What is being asked: Filter the lines below, copying only those with the string "machine".

(Saved data entries)
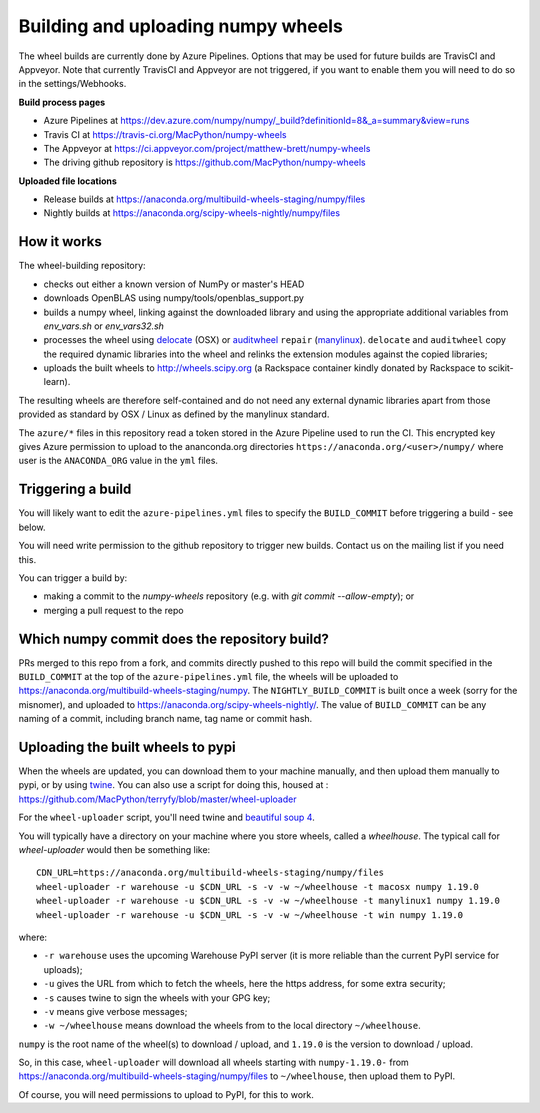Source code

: ###################################
Building and uploading numpy wheels
###################################

The wheel builds are currently done by Azure Pipelines. Options that may be
used for future builds are TravisCI and Appveyor. Note that currently TravisCI
and Appveyor are not triggered, if you want to enable them you will need to do
so in the settings/Webhooks.

**Build process pages**

- Azure Pipelines at
  https://dev.azure.com/numpy/numpy/_build?definitionId=8&_a=summary&view=runs

- Travis CI at
  https://travis-ci.org/MacPython/numpy-wheels

- The Appveyor at
  https://ci.appveyor.com/project/matthew-brett/numpy-wheels

- The driving github repository is
  https://github.com/MacPython/numpy-wheels

**Uploaded file locations**

- Release builds at
  https://anaconda.org/multibuild-wheels-staging/numpy/files

- Nightly builds at
  https://anaconda.org/scipy-wheels-nightly/numpy/files


How it works
============

The wheel-building repository:

* checks out either a known version of NumPy or master's HEAD
* downloads OpenBLAS using numpy/tools/openblas_support.py
* builds a numpy wheel, linking against the downloaded library and using
  the appropriate additional variables from `env_vars.sh` or `env_vars32.sh`
* processes the wheel using delocate_ (OSX) or auditwheel_ ``repair``
  (manylinux_).  ``delocate`` and ``auditwheel`` copy the required dynamic
  libraries into the wheel and relinks the extension modules against the
  copied libraries;
* uploads the built wheels to http://wheels.scipy.org (a Rackspace container
  kindly donated by Rackspace to scikit-learn).

The resulting wheels are therefore self-contained and do not need any external
dynamic libraries apart from those provided as standard by OSX / Linux as
defined by the manylinux standard.

The ``azure/*`` files in this repository read a token stored in the Azure
Pipeline used to run the CI.  This encrypted key gives Azure permission to
upload to the ananconda.org directories ``https://anaconda.org/<user>/numpy/``
where user is the ``ANACONDA_ORG`` value in the ``yml`` files.

Triggering a build
==================

You will likely want to edit the ``azure-pipelines.yml`` files to
specify the ``BUILD_COMMIT`` before triggering a build - see below.

You will need write permission to the github repository to trigger new builds.
Contact us on the mailing list if you need this.

You can trigger a build by:

* making a commit to the `numpy-wheels` repository (e.g. with `git
  commit --allow-empty`); or
* merging a pull request to the repo

Which numpy commit does the repository build?
===============================================

PRs merged to this repo from a fork, and commits directly pushed to this repo
will build the commit specified in the ``BUILD_COMMIT`` at the top of the
``azure-pipelines.yml`` file, the wheels will be
uploaded to https://anaconda.org/multibuild-wheels-staging/numpy. The
``NIGHTLY_BUILD_COMMIT`` is built once a week (sorry for the misnomer),
and uploaded to https://anaconda.org/scipy-wheels-nightly/.
The value of ``BUILD_COMMIT`` can be any naming of a commit, including branch
name, tag name or commit hash.

Uploading the built wheels to pypi
==================================

When the wheels are updated, you can download them to your machine manually,
and then upload them manually to pypi, or by using twine_.  You can also use a
script for doing this, housed at :
https://github.com/MacPython/terryfy/blob/master/wheel-uploader

For the ``wheel-uploader`` script, you'll need twine and `beautiful soup 4
<bs4>`_.

You will typically have a directory on your machine where you store wheels,
called a `wheelhouse`.   The typical call for `wheel-uploader` would then
be something like::

    CDN_URL=https://anaconda.org/multibuild-wheels-staging/numpy/files
    wheel-uploader -r warehouse -u $CDN_URL -s -v -w ~/wheelhouse -t macosx numpy 1.19.0
    wheel-uploader -r warehouse -u $CDN_URL -s -v -w ~/wheelhouse -t manylinux1 numpy 1.19.0
    wheel-uploader -r warehouse -u $CDN_URL -s -v -w ~/wheelhouse -t win numpy 1.19.0

where:

* ``-r warehouse`` uses the upcoming Warehouse PyPI server (it is more
  reliable than the current PyPI service for uploads);
* ``-u`` gives the URL from which to fetch the wheels, here the https address,
  for some extra security;
* ``-s`` causes twine to sign the wheels with your GPG key;
* ``-v`` means give verbose messages;
* ``-w ~/wheelhouse`` means download the wheels from to the local directory
  ``~/wheelhouse``.

``numpy`` is the root name of the wheel(s) to download / upload, and
``1.19.0`` is the version to download / upload.

So, in this case, ``wheel-uploader`` will download all wheels starting with ``numpy-1.19.0-``
from https://anaconda.org/multibuild-wheels-staging/numpy/files to ``~/wheelhouse``,
then upload them to PyPI.

Of course, you will need permissions to upload to PyPI, for this to work.

.. _manylinux: https://www.python.org/dev/peps/pep-0513
.. _twine: https://pypi.python.org/pypi/twine
.. _bs4: https://pypi.python.org/pypi/beautifulsoup4
.. _delocate: https://pypi.python.org/pypi/delocate
.. _auditwheel: https://pypi.python.org/pypi/auditwheel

Solution:
When the wheels are updated, you can download them to your machine manually,
You will typically have a directory on your machine where you store wheels,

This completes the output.